(Data excerpt)
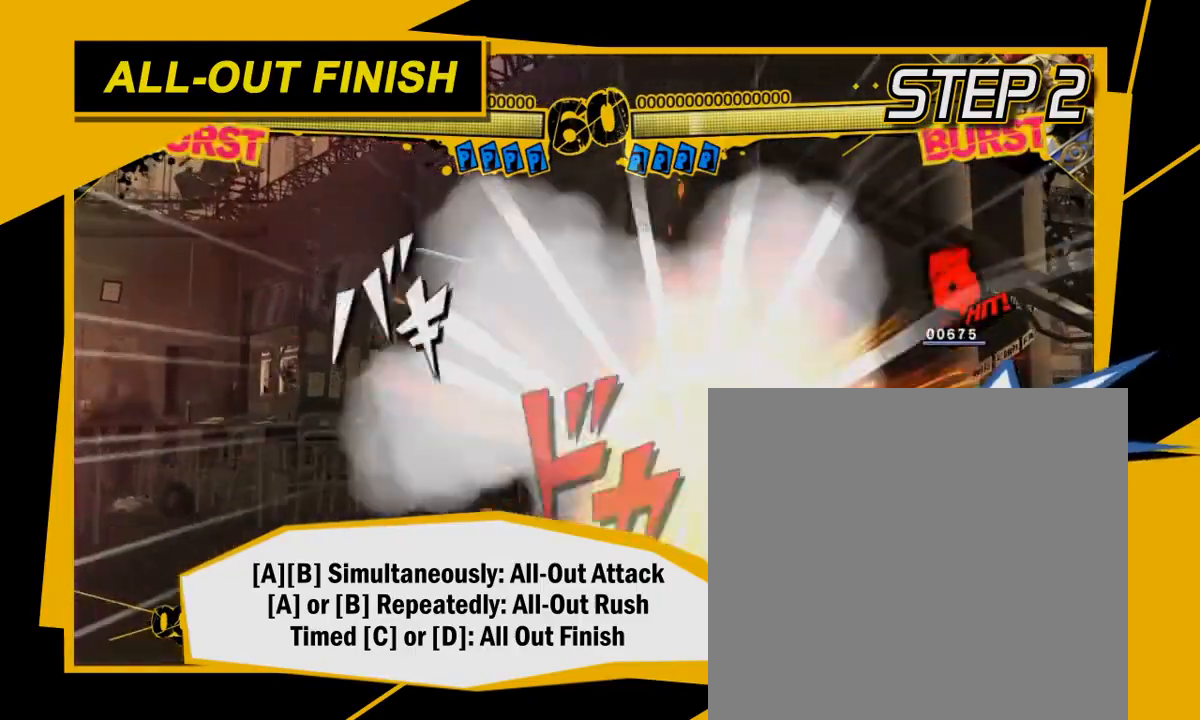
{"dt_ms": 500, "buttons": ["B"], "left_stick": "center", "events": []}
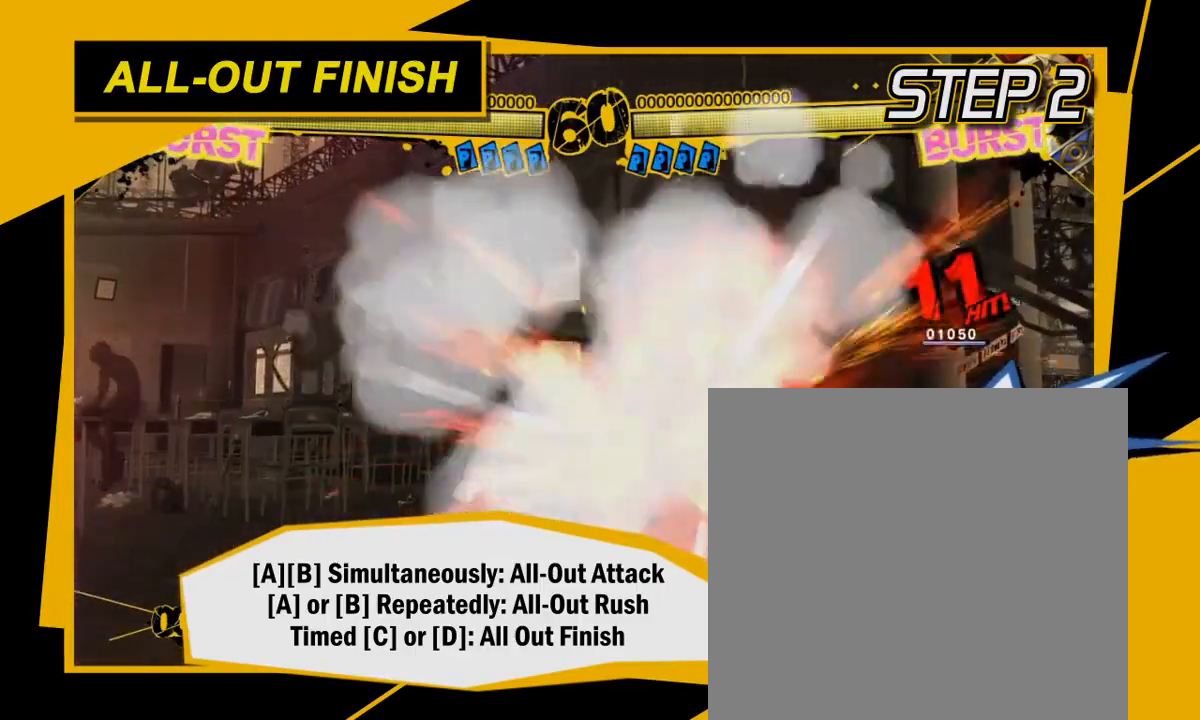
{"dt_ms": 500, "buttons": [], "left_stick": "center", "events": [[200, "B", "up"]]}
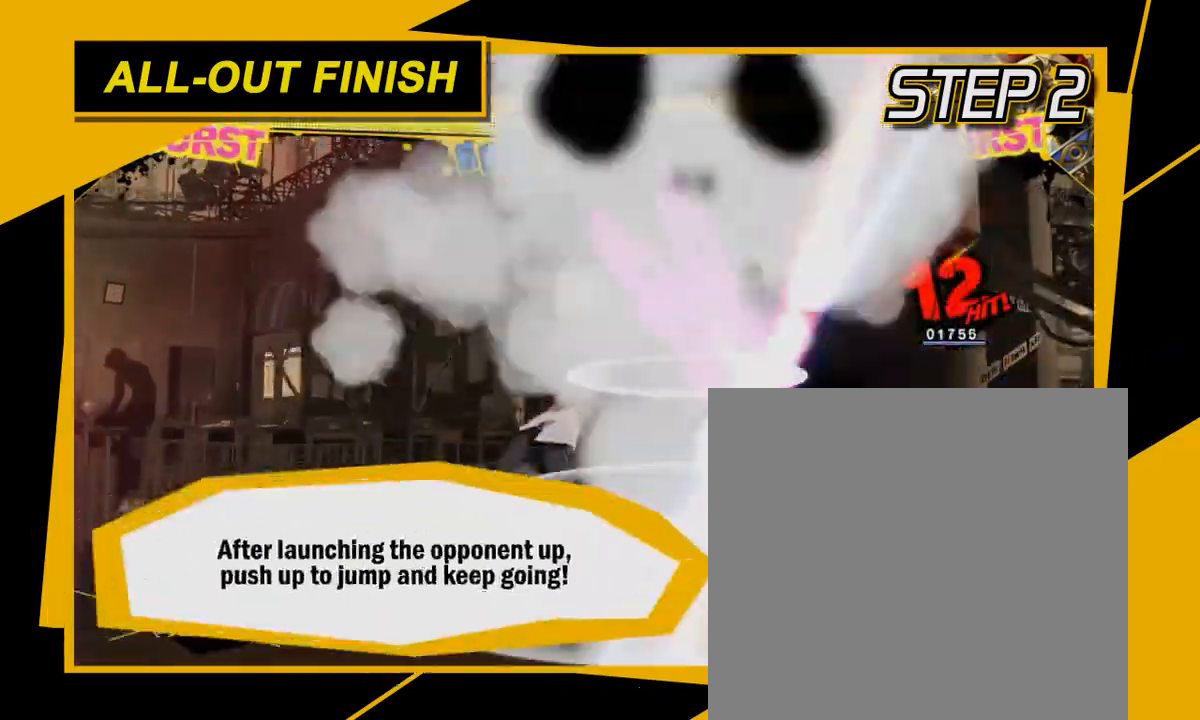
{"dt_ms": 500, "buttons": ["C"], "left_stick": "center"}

(What needs to be done) Retype the material in full, exactly as written, and exclude the pictures.

(Exercise output)
{"dt_ms": 500, "buttons": ["B"], "left_stick": "center", "events": []}
{"dt_ms": 500, "buttons": [], "left_stick": "center", "events": [[200, "B", "up"]]}
{"dt_ms": 500, "buttons": ["C"], "left_stick": "center"}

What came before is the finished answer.